Class has ended and a Latina student has stayed behind again to ensure she understands the details of her part in the Collaborative Midterm Presentations taking place next week. We do this after almost every class, reviewing in Spanish what was presented in English so she can own the material. Today, for the first time, I heard another classmate respond to her in their mother tongue after the groups had disbanded. Progress. Our classroom is safe enough for more and more of us to be ourselves. She is wondering how she will present her themes of literature using an Octavio Paz poem, Between Going and Staying. The themes she has been focusing on while reading are displacement, the importance of family, and integration. She leaves relieved at the thought of presenting a portion of her material in Spanish.

In a Migrant Literature course it makes sense if one of your goals is perspective-taking. It makes sense if establishing an emotional connection with the material offers a valuable efficiency. It makes sense if flipping majority and minority ‘authorities’ for a few minutes will teach more in those moments than a lifetime of telling.
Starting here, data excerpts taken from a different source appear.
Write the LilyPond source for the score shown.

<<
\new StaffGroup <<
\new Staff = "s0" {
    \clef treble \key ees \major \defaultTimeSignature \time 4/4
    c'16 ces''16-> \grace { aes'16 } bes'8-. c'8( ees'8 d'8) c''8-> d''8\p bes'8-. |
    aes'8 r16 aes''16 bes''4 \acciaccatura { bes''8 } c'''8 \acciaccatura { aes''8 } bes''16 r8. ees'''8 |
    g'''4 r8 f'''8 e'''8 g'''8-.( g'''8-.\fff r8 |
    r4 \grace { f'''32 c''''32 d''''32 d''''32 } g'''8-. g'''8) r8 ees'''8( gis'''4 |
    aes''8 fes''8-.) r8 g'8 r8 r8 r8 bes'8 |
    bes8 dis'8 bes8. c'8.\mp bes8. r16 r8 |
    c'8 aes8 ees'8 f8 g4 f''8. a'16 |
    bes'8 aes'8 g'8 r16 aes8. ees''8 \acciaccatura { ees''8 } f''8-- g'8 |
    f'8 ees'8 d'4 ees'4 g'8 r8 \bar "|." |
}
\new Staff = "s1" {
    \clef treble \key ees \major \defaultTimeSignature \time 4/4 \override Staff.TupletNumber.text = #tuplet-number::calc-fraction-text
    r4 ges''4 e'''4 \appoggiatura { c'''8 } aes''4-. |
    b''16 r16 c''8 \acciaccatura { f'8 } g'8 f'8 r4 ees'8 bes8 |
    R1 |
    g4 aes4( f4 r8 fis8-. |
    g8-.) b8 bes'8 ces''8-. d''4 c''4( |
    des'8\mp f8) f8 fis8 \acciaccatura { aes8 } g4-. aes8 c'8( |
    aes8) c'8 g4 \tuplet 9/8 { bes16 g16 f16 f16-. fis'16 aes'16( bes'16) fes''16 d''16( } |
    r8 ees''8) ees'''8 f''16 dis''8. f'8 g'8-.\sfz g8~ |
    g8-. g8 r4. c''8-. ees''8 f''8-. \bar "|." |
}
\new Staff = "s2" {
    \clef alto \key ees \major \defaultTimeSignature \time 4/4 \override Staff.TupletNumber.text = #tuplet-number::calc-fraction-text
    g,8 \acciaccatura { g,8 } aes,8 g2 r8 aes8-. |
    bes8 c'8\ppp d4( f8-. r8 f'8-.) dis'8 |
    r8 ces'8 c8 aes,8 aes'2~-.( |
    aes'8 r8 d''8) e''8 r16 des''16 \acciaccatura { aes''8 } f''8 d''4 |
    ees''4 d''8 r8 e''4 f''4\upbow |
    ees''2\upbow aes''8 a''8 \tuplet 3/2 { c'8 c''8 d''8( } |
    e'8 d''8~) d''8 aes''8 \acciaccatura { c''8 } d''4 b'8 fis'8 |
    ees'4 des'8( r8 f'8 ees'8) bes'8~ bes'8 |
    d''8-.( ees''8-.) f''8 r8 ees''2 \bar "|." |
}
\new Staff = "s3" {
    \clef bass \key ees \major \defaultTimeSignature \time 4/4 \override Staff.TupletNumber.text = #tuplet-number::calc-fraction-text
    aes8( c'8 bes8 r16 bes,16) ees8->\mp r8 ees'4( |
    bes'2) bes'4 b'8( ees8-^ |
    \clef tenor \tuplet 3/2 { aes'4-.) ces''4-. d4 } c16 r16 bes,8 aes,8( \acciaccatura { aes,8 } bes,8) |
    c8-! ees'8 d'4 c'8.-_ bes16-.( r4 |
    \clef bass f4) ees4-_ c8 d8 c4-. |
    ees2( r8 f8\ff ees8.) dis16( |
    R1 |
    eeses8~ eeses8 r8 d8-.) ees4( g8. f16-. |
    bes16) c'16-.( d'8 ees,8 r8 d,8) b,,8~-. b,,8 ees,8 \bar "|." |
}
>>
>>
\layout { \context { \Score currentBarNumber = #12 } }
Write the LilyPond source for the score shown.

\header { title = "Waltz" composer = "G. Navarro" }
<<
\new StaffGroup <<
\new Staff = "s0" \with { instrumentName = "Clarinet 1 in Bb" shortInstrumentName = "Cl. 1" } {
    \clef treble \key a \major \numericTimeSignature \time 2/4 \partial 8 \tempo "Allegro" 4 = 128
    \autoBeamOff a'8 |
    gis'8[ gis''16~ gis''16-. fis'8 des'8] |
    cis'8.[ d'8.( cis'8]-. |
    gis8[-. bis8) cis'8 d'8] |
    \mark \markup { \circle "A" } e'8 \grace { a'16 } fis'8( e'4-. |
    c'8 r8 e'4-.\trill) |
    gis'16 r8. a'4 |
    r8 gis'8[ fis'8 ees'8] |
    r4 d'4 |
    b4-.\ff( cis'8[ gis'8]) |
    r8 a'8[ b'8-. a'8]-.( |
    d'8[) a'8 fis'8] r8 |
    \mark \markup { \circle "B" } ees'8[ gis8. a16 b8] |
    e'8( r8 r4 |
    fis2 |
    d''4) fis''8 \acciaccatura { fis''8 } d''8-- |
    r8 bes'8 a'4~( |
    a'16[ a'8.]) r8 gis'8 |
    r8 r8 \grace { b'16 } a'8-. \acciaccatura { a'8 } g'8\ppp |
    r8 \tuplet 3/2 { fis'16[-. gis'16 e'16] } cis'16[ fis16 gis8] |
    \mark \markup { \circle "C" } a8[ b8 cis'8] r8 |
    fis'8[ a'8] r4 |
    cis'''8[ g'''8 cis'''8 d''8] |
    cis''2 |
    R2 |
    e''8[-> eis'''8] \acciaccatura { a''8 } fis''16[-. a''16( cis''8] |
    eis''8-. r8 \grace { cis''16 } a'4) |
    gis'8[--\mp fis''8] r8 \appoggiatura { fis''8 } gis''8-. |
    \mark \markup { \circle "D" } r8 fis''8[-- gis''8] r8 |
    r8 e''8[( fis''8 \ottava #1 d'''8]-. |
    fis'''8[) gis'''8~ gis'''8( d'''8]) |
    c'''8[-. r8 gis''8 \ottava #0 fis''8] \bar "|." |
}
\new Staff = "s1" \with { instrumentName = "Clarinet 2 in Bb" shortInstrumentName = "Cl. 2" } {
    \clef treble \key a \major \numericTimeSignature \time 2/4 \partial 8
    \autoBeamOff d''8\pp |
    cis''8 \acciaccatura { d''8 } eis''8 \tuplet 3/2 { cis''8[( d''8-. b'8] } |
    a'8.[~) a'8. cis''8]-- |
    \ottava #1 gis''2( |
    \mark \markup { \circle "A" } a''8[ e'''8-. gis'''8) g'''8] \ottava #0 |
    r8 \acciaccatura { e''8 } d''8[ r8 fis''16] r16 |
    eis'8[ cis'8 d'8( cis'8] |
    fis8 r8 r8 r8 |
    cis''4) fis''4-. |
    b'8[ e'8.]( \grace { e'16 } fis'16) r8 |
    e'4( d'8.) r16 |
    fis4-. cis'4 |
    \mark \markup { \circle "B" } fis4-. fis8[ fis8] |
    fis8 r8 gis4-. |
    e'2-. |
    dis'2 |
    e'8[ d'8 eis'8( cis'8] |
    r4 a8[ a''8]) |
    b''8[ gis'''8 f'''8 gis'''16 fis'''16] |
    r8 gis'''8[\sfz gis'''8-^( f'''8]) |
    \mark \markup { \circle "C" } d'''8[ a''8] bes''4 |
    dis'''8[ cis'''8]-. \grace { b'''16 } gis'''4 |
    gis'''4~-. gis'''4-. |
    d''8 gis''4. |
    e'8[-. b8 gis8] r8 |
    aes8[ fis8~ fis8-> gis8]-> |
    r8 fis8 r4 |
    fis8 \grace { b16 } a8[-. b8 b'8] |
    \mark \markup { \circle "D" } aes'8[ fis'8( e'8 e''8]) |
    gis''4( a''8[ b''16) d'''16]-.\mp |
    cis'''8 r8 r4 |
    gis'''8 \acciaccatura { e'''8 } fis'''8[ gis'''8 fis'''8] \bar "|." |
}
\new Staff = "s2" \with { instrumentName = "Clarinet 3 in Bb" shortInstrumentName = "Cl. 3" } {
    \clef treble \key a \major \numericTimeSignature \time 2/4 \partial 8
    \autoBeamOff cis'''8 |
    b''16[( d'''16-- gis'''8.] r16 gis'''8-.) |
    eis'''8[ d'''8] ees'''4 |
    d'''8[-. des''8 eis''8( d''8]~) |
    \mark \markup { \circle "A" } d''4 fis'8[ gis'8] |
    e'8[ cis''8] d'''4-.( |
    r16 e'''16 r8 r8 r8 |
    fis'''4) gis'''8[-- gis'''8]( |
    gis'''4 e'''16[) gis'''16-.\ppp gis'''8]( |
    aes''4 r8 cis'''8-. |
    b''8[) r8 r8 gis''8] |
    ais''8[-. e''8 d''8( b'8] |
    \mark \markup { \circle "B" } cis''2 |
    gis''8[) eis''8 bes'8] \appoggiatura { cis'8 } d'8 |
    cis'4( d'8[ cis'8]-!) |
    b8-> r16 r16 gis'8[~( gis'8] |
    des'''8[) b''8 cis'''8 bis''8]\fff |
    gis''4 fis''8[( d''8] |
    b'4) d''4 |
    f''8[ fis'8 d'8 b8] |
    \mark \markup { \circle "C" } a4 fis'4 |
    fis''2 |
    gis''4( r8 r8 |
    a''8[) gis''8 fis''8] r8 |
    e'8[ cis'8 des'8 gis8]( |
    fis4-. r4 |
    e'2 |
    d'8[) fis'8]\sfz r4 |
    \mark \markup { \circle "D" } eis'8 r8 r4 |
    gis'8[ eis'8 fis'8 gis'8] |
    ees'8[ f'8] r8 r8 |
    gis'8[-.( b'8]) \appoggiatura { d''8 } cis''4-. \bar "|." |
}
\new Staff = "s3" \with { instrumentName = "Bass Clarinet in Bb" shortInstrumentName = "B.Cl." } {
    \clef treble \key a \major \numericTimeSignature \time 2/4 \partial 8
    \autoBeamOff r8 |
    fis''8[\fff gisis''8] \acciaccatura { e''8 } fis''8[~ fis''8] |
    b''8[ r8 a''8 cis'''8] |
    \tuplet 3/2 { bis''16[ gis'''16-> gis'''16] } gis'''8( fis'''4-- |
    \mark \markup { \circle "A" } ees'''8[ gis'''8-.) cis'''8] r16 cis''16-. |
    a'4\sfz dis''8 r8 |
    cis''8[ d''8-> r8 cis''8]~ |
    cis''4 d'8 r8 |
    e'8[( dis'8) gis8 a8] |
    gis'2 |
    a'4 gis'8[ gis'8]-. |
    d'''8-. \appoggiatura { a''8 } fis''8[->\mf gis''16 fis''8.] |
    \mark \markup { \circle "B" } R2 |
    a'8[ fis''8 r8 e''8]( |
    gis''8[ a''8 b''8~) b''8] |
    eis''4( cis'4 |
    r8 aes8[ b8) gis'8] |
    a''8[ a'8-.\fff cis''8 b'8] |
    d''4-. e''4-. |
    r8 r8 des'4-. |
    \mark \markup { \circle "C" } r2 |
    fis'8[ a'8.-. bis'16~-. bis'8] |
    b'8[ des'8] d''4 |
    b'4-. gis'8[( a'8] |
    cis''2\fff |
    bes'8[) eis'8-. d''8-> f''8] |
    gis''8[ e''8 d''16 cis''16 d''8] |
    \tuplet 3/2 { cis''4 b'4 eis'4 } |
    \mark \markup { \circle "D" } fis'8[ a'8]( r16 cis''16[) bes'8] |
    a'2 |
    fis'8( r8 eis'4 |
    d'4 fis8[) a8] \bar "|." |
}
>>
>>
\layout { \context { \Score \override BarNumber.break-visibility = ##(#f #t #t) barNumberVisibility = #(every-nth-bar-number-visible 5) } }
It makes sense if you want the Course Objectives to walk off the page and into our lives the way the medium is the message.

As we walk down the hall discussing everything from Mitt Romney’s connections to Mexico and teachers who embarrass students whose first language is not English, she says she doesn’t think discrimination will ever end. Ending discrimination was the response to the day’s freewriting topic that received the most frequent and energetic response. I’m certain that the student who posed the question, If you could change anything about immigration history, what would you change, didn’t think he was skating on a volcano.

I was humbled and encouraged by the reasons students gave for the things they would change. Needing to reserve enough time for teams to organize, I simply summarized the comments gathered during discussion by asking for the assumptions behind the statements made to water a seed for their work together.


Dear Lucille

After a long weekend I begin the teaching week heavier than usual. Even my glasses feel tight. So I turn to your latest volume for inspiration before facing class and open to photograph. Your poems, memories of your classes, are among my favorite things.


keep them turning    turning

black blurs against the window

of the world

for they are beautiful

and there is trouble coming

round and round and round

You dedicated this poem to your grandsons, spinning in their joy. What do I have to do for some of that joyous spinning to rub off on me today? I arrive on campus late, yet find a parking space close to the building that houses the office they have told me is mine yet will not allow me to arrange my books or desk in ways that suit me.

The trouble you mention is closer now. where, oh where, is the saving thing?

On my way in and up, I pass a license plate holder proclaiming “only great moms get promoted to nana.” We know otherwise. Yesterday was my birthday. Unlike you, I did not write myself a poem. I made a list yet did none of the things on it. I did not go swimming. I did not read. I have not yet learned the art of celebration. Perhaps that will be this year’s lesson.

The NCLR sent a text this morning asking us to complete the following:

Our economy won’t work without me because…

I responded reflexively something about teaching generations but the trouble is that the dysfunctional economy IS working for someone and the psychological wardrobe of Horatio Alger is paraded as sufficient and possible for everyone else. That’s why this myth has not been revealed, dismantled or replaced. Too many people will settle for changing places with the oppressor.

Though I miss you sorely, I am glad you got out when you did.